Written task: Pull out every one of the records below and reproduce each line word for word, without changing anything.

++++

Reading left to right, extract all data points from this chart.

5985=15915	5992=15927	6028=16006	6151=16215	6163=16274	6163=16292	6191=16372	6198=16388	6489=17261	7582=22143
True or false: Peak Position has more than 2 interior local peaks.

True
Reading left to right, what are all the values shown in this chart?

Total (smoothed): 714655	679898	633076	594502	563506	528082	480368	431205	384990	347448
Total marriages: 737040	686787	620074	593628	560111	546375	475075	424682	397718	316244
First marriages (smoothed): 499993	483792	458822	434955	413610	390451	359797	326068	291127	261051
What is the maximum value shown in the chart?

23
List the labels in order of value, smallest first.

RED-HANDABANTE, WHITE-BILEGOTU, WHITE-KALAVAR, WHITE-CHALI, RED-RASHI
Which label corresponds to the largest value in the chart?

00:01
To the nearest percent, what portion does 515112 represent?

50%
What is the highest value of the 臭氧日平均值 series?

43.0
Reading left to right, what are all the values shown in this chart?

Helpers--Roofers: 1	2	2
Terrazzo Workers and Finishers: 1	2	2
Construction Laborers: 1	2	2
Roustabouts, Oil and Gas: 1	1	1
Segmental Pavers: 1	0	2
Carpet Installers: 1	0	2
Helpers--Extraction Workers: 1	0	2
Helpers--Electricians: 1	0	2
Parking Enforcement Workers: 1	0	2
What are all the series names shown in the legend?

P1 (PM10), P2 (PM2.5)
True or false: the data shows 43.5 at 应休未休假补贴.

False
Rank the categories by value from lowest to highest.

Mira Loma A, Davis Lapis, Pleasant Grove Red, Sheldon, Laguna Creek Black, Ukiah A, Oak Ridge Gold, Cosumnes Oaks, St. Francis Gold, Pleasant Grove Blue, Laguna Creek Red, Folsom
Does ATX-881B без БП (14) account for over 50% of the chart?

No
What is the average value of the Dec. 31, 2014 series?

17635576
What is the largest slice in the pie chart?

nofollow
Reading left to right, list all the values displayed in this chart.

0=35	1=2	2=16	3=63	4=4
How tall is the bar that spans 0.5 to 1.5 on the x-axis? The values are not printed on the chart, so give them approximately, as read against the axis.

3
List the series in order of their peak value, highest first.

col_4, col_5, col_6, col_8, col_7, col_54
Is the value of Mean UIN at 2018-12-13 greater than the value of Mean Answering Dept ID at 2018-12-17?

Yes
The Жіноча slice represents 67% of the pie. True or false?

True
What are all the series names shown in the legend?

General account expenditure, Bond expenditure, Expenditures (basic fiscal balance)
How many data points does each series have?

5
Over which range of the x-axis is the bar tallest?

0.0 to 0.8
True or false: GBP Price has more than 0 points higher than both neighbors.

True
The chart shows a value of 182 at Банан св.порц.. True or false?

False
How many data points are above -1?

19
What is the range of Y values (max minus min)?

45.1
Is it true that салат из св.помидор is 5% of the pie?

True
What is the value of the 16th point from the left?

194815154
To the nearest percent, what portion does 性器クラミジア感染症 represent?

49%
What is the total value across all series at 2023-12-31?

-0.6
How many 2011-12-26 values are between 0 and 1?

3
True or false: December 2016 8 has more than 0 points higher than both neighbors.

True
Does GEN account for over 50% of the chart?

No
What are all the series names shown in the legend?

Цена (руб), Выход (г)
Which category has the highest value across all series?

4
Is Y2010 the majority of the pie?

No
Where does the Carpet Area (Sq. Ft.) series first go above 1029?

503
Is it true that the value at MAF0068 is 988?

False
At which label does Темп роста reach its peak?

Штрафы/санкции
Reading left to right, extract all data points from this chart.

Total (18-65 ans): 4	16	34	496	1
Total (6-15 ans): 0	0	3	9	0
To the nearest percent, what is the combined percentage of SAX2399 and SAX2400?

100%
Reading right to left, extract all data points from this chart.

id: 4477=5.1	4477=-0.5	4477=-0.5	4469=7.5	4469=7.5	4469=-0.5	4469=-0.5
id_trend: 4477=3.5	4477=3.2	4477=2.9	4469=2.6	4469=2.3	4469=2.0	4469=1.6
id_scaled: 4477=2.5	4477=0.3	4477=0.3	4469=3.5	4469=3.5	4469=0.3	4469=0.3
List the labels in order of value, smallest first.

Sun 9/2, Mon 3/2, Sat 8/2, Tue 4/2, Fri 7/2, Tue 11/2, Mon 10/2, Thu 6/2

++++

Solution for this problem:
Reading left to right, extract all data points from this chart.

5985=15915	5992=15927	6028=16006	6151=16215	6163=16274	6163=16292	6191=16372	6198=16388	6489=17261	7582=22143
True or false: Peak Position has more than 2 interior local peaks.

True
Reading left to right, what are all the values shown in this chart?

Total (smoothed): 714655	679898	633076	594502	563506	528082	480368	431205	384990	347448
Total marriages: 737040	686787	620074	593628	560111	546375	475075	424682	397718	316244
First marriages (smoothed): 499993	483792	458822	434955	413610	390451	359797	326068	291127	261051
What is the maximum value shown in the chart?

23
List the labels in order of value, smallest first.

RED-HANDABANTE, WHITE-BILEGOTU, WHITE-KALAVAR, WHITE-CHALI, RED-RASHI
Which label corresponds to the largest value in the chart?

00:01
To the nearest percent, what portion does 515112 represent?

50%
What is the highest value of the 臭氧日平均值 series?

43.0
Reading left to right, what are all the values shown in this chart?

Helpers--Roofers: 1	2	2
Terrazzo Workers and Finishers: 1	2	2
Construction Laborers: 1	2	2
Roustabouts, Oil and Gas: 1	1	1
Segmental Pavers: 1	0	2
Carpet Installers: 1	0	2
Helpers--Extraction Workers: 1	0	2
Helpers--Electricians: 1	0	2
Parking Enforcement Workers: 1	0	2
What are all the series names shown in the legend?

P1 (PM10), P2 (PM2.5)
True or false: the data shows 43.5 at 应休未休假补贴.

False
Rank the categories by value from lowest to highest.

Mira Loma A, Davis Lapis, Pleasant Grove Red, Sheldon, Laguna Creek Black, Ukiah A, Oak Ridge Gold, Cosumnes Oaks, St. Francis Gold, Pleasant Grove Blue, Laguna Creek Red, Folsom
Does ATX-881B без БП (14) account for over 50% of the chart?

No
What is the average value of the Dec. 31, 2014 series?

17635576
What is the largest slice in the pie chart?

nofollow
Reading left to right, list all the values displayed in this chart.

0=35	1=2	2=16	3=63	4=4
How tall is the bar that spans 0.5 to 1.5 on the x-axis? The values are not printed on the chart, so give them approximately, as read against the axis.

3
List the series in order of their peak value, highest first.

col_4, col_5, col_6, col_8, col_7, col_54
Is the value of Mean UIN at 2018-12-13 greater than the value of Mean Answering Dept ID at 2018-12-17?

Yes
The Жіноча slice represents 67% of the pie. True or false?

True
What are all the series names shown in the legend?

General account expenditure, Bond expenditure, Expenditures (basic fiscal balance)
How many data points does each series have?

5
Over which range of the x-axis is the bar tallest?

0.0 to 0.8
True or false: GBP Price has more than 0 points higher than both neighbors.

True
The chart shows a value of 182 at Банан св.порц.. True or false?

False
How many data points are above -1?

19
What is the range of Y values (max minus min)?

45.1
Is it true that салат из св.помидор is 5% of the pie?

True
What is the value of the 16th point from the left?

194815154
To the nearest percent, what portion does 性器クラミジア感染症 represent?

49%
What is the total value across all series at 2023-12-31?

-0.6
How many 2011-12-26 values are between 0 and 1?

3
True or false: December 2016 8 has more than 0 points higher than both neighbors.

True
Does GEN account for over 50% of the chart?

No
What are all the series names shown in the legend?

Цена (руб), Выход (г)
Which category has the highest value across all series?

4
Is Y2010 the majority of the pie?

No
Where does the Carpet Area (Sq. Ft.) series first go above 1029?

503
Is it true that the value at MAF0068 is 988?

False
At which label does Темп роста reach its peak?

Штрафы/санкции
Reading left to right, extract all data points from this chart.

Total (18-65 ans): 4	16	34	496	1
Total (6-15 ans): 0	0	3	9	0
To the nearest percent, what is the combined percentage of SAX2399 and SAX2400?

100%
Reading right to left, extract all data points from this chart.

id: 4477=5.1	4477=-0.5	4477=-0.5	4469=7.5	4469=7.5	4469=-0.5	4469=-0.5
id_trend: 4477=3.5	4477=3.2	4477=2.9	4469=2.6	4469=2.3	4469=2.0	4469=1.6
id_scaled: 4477=2.5	4477=0.3	4477=0.3	4469=3.5	4469=3.5	4469=0.3	4469=0.3
List the labels in order of value, smallest first.

Sun 9/2, Mon 3/2, Sat 8/2, Tue 4/2, Fri 7/2, Tue 11/2, Mon 10/2, Thu 6/2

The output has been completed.